While children may feel anxiety and nervousness at the notion of going to school, parents may feel similar anxiety at letting their child go. Mentioned in earlier blogs throughout this series, there are numerous ways to prepare the child for school, regardless of age, background and mental health. Yet, parents may not be as prepared to let go of their children as they assumed.
It can be difficult for a parent to navigate when he or she should get involved in a child’s life. Similar to a little bird learning to fly, human parents are less reliant on instincts than our feathered friends, on when to swoop in and rescue before its offspring fall. It is important for young ones to learn on his or her own, but the parent should be involved in the child’s life. The idea is being involved, but remembering that it is the child’s experience and not the parent’s.
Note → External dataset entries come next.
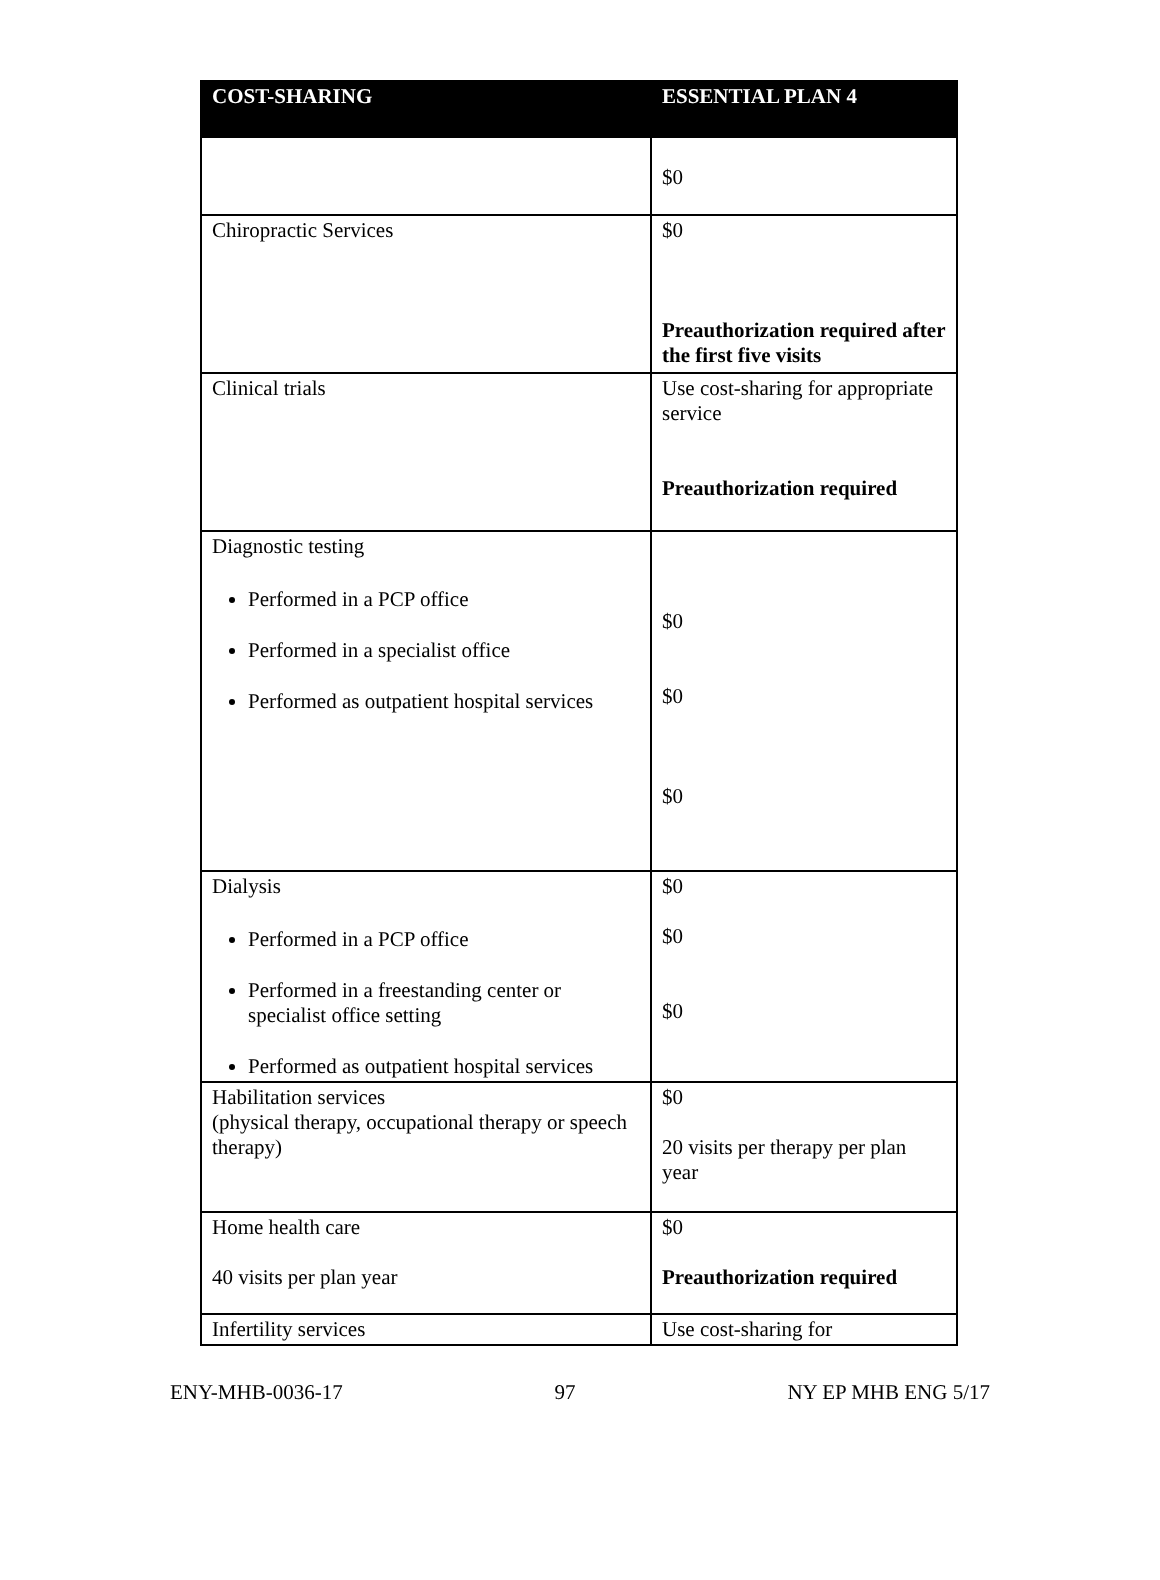| COST-SHARING | ESSENTIAL PLAN 4 |
| --- | --- |
| | $0 |
| Chiropractic Services | $0 Preauthorization required after the first five visits |
| Clinical trials | Use cost-sharing for appropriate service Preauthorization required |
| Diagnostic testing Performed in a PCP office Performed in a specialist office Performed as outpatient hospital services | $0 $0 $0 |
| Dialysis Performed in a PCP office Performed in a freestanding center or specialist office setting Performed as outpatient hospital services | $0 $0 $0 |
| Habilitation services (physical therapy, occupational therapy or speech therapy) | $0 20 visits per therapy per plan year |
| Home health care 40 visits per plan year | $0 Preauthorization required |
| Infertility services | Use cost-sharing for |
ENY-MHB-0036-17 97 NY EP MHB ENG 5/17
PBS.org published piece on parenting and separation anxiety. With younger children, showing an interest in the child’s day will help to ease anxiety. Ask about the classes, teacher, playground or any other aspect of school and listen. As PBS.org explains, “You don’t need to be there to learn about what your child does at school.” Diane Levin, Ph.D., cautions parents, “ Your separation issues could be feeding your child’s,” and one way to avoid this is, “By developing a trusting relationship with the teacher.” The teacher is there to help the student learn and adjust to the learning environment.
Back to school jitters
A child can be nervous and afraid of going to school, especially a new school for the first time. Ruth A. Peters, PhD., addresses the topic of first week or so back to school jitters in children. Peters also expanded on an idea brought up earlier in this series about helping the child get comfortable with the school grounds, by visiting them before the semester is fully underway.
For older children in middle or high school, there may be more, “Concerns about dealing with kids from different backgrounds, shyness, and making sports teams or clubs.” One solution is to have the child attend orientation or have the child set up a meeting place with his or her friends during lunch.
Peters gives more advice for different age groups and grades, since the child’s anxiety and fear will change with age. It is important that a parent let the child experience school on his or her own, but be a line of support at home for the child’s needs.